To date, the CSA libraries provide the functions listed below. Providing documentation for all of them in this document is going to be a major effort. In the meantime please refer to the explanatory comments that are contained in the library files, and to the example programs.

 csaAssign 
 csaAuth.send 
 csaAwk 
 csaAwk.cgi 
 csaBugReport 
 csaCheck.special 
 csaChop 
 csaCleanup 
 csaClient 
 csaCollapse 
 csaCommit 
 csaConceal 
 csaCookie.set 
 csaDebug 
 csaExit 
 csaExit.bdata 
 csaExit.cdata 
 csaExit.pcdata 
 csaExit.env 
 csaExit.fault 
 csaExit.http 
 csaExit.location 
 csaExit.needauth 
 csaExit.ok 
 csaExit.session 
 csaExit.table 
 csaExit.value 
 csaGetArgs 
 csaHttp.header 
 csaHttp.referrers 
 csaHttp.status 
 csaIndex 
 csaIsConfirmed 
 csaIsDate 
 csaIsFullPath 
 csaIsInteractive 
 csaIsWeb 
 csaLoadLib 
 csaLock 
 csaMkTemp 
 csaNew 
 csaOnCommit 
 csaOpen 
 csaPrintMsg 
 csaSession.set 
 csaSetClear 
 csaSetTime 
 csaSource 
 csaStatus 
 csaSubshell 
 csaSum 
 csaSwap 
 csaSystem 
 csaTemplate 
 csaTest.set 
 csaTest.unset 
 csaTplProc 
 csaTrapFile 
 csaTrue 
 csaUniq 
 csaUnlist 
 csaUnlock 
 

Shell function overrides.

The rc shell, on which CSA is largely based, exports all names and function definitions to the program environment by default.

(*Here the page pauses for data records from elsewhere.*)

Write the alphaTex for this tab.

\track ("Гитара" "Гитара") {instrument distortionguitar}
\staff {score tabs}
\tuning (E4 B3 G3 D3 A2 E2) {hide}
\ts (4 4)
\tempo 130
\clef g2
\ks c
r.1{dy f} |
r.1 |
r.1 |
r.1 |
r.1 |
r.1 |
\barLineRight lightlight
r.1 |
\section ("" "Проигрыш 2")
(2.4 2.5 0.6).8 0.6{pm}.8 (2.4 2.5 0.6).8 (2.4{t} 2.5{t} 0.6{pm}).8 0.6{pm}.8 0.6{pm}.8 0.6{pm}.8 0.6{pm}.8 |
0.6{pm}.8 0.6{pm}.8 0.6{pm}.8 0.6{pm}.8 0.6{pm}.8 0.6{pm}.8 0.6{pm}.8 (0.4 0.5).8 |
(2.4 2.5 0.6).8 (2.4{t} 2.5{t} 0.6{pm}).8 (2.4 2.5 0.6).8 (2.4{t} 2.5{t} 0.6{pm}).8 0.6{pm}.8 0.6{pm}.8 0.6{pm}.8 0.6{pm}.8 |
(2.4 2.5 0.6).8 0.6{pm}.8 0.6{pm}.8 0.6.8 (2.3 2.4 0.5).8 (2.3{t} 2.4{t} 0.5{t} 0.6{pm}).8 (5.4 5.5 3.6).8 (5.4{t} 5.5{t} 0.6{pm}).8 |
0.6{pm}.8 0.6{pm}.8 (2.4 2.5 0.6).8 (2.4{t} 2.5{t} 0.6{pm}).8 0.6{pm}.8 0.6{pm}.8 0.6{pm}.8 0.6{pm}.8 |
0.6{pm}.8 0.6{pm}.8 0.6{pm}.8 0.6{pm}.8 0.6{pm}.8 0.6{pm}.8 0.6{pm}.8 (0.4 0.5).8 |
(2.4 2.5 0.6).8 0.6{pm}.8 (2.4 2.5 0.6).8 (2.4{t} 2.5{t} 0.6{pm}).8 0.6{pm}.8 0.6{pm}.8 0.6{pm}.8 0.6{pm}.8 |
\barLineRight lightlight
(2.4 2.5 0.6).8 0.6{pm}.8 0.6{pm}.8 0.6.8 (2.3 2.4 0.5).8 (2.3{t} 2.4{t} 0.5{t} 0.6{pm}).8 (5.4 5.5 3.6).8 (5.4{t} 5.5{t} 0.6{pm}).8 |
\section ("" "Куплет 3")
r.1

Function definitions, in particular, may cause the environment to become really big and cluttered. To try and mitigate this problem, different CSA shell libraries often re-define previously defined shell functions. For instance, the csaExit.fault function is defined in both mainlib.rc and cgilib.rc. In all cases the function serves the same purpose: exiting on errors. The way it accomplishes its job, however, may be different in the three cases. A command-line shell script will only load mainlib.rc, and the version of csaExit.fault contained in that library will simply exit non-zero (after doing some housekeeping) if called in that context. A CGI program, however, beside loading mainlib.rc will also load cgilib.rc. This second library will provide its own re-definition of csaExit.fault. The latter, if called by the CGI program, will do the housekeeping, send an error HTML page to the client and exit non-zero. In this way, that is by re-using the same function names for different context-specific code, I managed to:

  1. keep the program API simple and consistent across different contexts.
  2. keep the program environment small, as each re-definition replaces the previous one.